Artikel 19 bepaalt het dienstjaar.
Artikel 20 en artikel 21 houden bepalingen in over respectievelijk de begroting en de jaarrekening.
Artikel 22 heeft betrekking op de vorming van reserves en voorzieningen.
Artikel 23 regelt dat de deelnemende gemeenten ervoor zorg moeten dragen dat de Werkorganisatie CGM altijd over voldoende middelen beschikt om aan al zijn verplichtingen jegens derden te voldoen.
Artikel 24 bepaalt dat het DB is belast met de zorg op de bewaring en het beheer van het archief van de Werkorganisatie CGM en dat het AB daarvoor een regeling vaststelt.
Artikel 25 regelt de gang van zaken bij geschillen en de mogelijkheid tot inschakeling van een mediator.

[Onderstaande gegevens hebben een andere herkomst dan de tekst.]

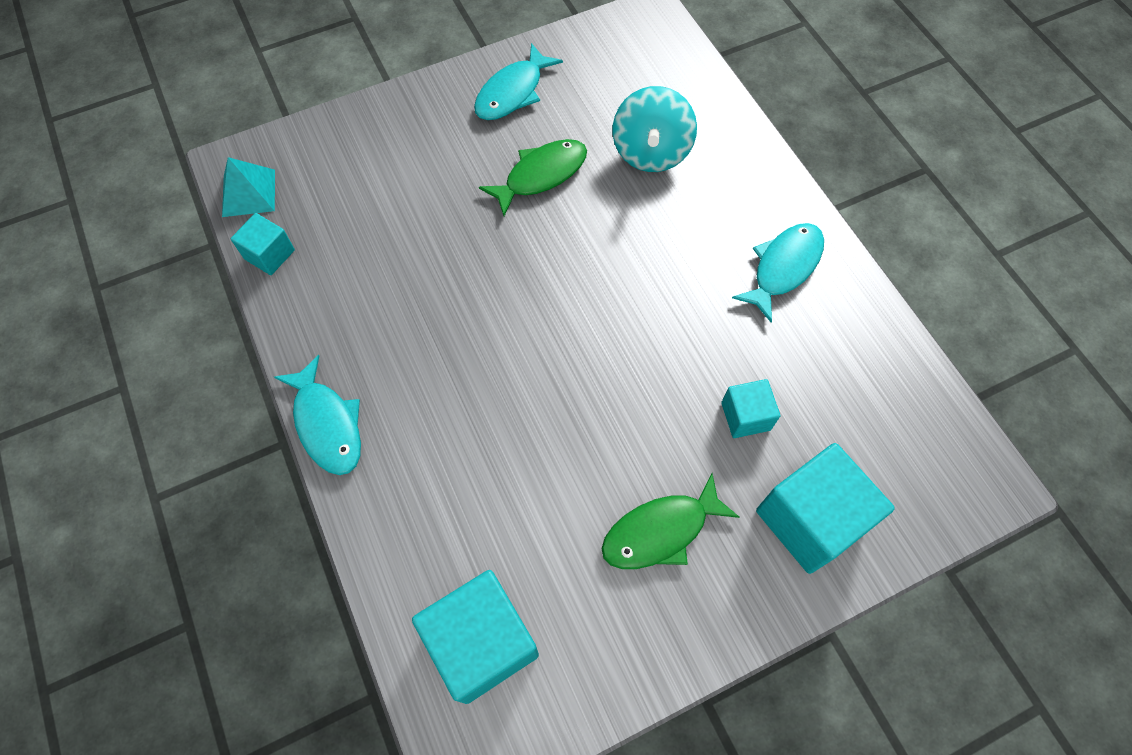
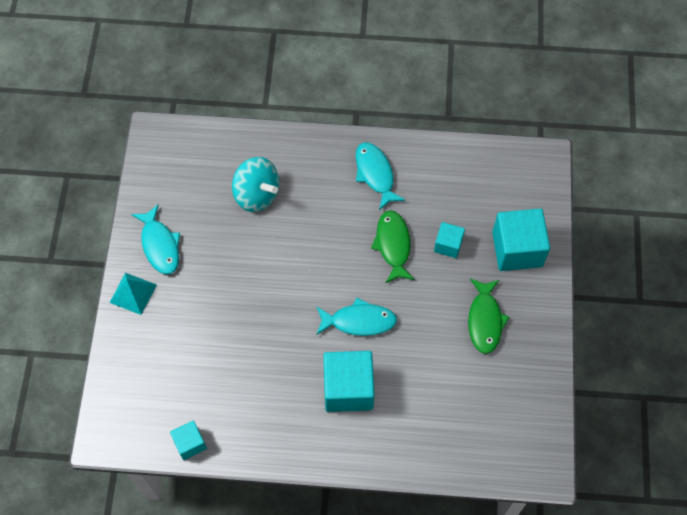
camera: 60 degrees left, 0 degrees up
turquoise pyramid [222,157,275,217] -> turquoise pyramid moved to [110,273,157,315]
turquoise fish [274,355,361,475] -> turquoise fish moved to [316,297,397,336]
turquoise cube [412,570,539,704] -> turquoise cube moved to [323,351,374,412]
green fish [479,139,587,216] -> green fish moved to [371,210,415,283]

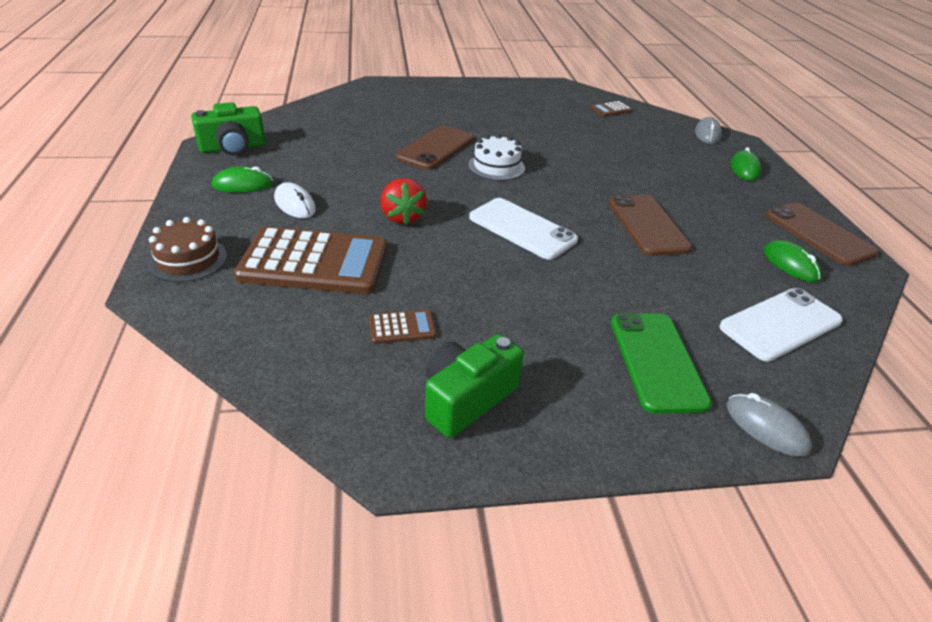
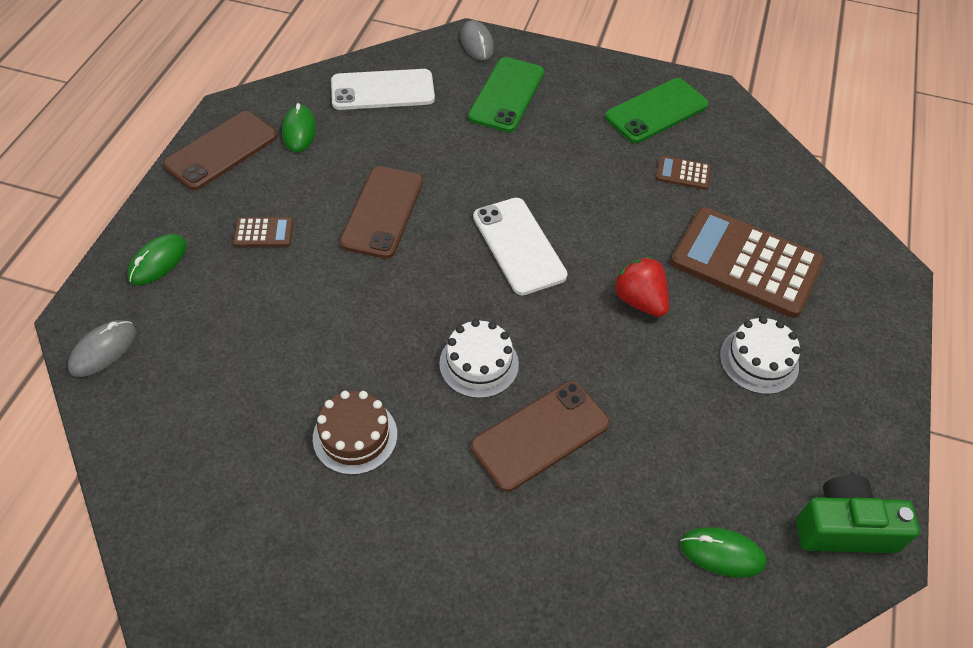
camera: 155 degrees left, 15 degrees up
brown cake [148,217,227,282] -> brown cake moved to [313,391,397,475]
green mouse [212,166,274,193] -> green mouse moved to [680,527,767,578]
white mouse [274,182,316,218] -> white cake [720,316,801,394]
red strawberry [380,178,427,225] -> red strawberry turned 45 degrees counterclockwise [613,257,669,317]
green camera [425,334,524,438] -> green phone [605,78,709,143]
brown calculator [591,101,633,117] -> brown calculator moved to [233,217,293,247]
brown phone [766,202,879,266] -> brown phone turned 45 degrees clockwise [163,111,277,190]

Hoofdstuk 9 Toetreding, uittreding, wijziging, opheffing
Artikel 26 geeft de mogelijkheid tot toetreding van een andere gemeente aan. Het AB kan voorwaarden verbinden aan de toetreding.
Artikel 27 regelt de procedure die moet worden gevolgd als een gemeente wenst uit te treden uit de gemeenschappelijke regeling.
Artikel 28 bepaalt dat de gemeenschappelijke regeling wordt aangegaan voor onbepaalde tijd. Verder regelt dit artikel de gang van zaken bij wijziging of opheffing van de regeling.
Hoofdstuk 10 Overgangs- en slotbepalingen
Artikel 29 bepaalt de datum van inwerkingtreding van de gemeenschappelijke regeling en regelt verder de bekendmaking en aanhaling van deze regeling en de toezending aan Gedeputeerde Staten.